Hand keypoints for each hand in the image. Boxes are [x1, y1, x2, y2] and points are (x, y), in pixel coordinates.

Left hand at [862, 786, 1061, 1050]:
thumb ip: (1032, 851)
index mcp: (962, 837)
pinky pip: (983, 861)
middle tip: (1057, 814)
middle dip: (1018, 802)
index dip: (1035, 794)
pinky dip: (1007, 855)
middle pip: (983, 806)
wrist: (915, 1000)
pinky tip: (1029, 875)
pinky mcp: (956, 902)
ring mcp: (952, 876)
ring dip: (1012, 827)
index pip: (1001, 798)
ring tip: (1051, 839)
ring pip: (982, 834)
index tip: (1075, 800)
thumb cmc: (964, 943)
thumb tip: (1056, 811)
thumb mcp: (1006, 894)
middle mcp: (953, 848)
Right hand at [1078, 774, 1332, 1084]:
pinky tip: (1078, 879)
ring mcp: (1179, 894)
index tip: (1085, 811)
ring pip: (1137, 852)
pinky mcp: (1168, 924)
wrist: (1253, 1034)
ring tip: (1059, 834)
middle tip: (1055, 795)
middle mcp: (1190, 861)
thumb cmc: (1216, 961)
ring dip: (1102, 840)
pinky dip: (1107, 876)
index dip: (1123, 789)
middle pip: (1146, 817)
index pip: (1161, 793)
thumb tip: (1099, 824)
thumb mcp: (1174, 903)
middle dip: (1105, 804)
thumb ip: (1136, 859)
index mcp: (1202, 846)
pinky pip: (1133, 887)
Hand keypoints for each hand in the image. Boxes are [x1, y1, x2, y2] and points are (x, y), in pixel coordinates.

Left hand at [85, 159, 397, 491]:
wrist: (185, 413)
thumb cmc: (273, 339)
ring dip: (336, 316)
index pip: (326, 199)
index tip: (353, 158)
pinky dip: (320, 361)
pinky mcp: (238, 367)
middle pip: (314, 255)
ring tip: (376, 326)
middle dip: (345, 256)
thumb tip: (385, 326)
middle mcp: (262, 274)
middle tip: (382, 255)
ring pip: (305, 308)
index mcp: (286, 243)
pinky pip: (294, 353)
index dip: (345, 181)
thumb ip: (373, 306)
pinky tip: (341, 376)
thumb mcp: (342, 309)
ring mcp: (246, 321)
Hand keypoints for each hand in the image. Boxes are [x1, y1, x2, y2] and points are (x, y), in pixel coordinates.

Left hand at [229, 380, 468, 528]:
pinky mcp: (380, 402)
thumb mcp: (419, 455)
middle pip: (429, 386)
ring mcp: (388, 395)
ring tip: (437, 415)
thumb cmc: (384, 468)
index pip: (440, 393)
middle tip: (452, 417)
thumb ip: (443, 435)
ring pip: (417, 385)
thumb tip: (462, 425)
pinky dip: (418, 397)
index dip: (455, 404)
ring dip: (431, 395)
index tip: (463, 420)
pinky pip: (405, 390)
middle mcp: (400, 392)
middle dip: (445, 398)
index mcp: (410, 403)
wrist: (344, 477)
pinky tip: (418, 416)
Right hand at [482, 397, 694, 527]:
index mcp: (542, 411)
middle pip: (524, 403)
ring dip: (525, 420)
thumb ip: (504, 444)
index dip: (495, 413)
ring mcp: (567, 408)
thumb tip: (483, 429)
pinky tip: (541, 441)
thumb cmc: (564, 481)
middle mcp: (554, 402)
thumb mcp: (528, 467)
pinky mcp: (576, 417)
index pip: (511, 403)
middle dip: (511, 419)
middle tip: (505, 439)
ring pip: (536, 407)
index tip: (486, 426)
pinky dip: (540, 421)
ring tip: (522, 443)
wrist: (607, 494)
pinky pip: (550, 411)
○ ○ ○ ○ ○
### WORK TO BE COMPLETED
Among the entries above, find the line with "thumb mcp: (1006, 894)" and the line with "pinky dip: (320, 361)"; give again exactly these two lines and all lines between them.

### WRITTEN SOLUTION
thumb mcp: (1006, 894)
middle mcp: (953, 848)
Right hand at [1078, 774, 1332, 1084]:
pinky tip: (1078, 879)
ring mcp: (1179, 894)
index tip: (1085, 811)
ring pip: (1137, 852)
pinky mcp: (1168, 924)
wrist: (1253, 1034)
ring tip: (1059, 834)
middle tip: (1055, 795)
middle mcp: (1190, 861)
thumb cmc: (1216, 961)
ring dip: (1102, 840)
pinky dip: (1107, 876)
index dip: (1123, 789)
middle pip: (1146, 817)
index pip: (1161, 793)
thumb tip: (1099, 824)
thumb mcp: (1174, 903)
middle dip: (1105, 804)
thumb ip: (1136, 859)
index mcp: (1202, 846)
pinky pip: (1133, 887)
Hand keypoints for each hand in the image. Boxes are [x1, y1, x2, y2] and points are (x, y), in pixel coordinates.

Left hand at [85, 159, 397, 491]:
wrist: (185, 413)
thumb cmc: (273, 339)
ring dip: (336, 316)
index pip: (326, 199)
index tip: (353, 158)
pinky dip: (320, 361)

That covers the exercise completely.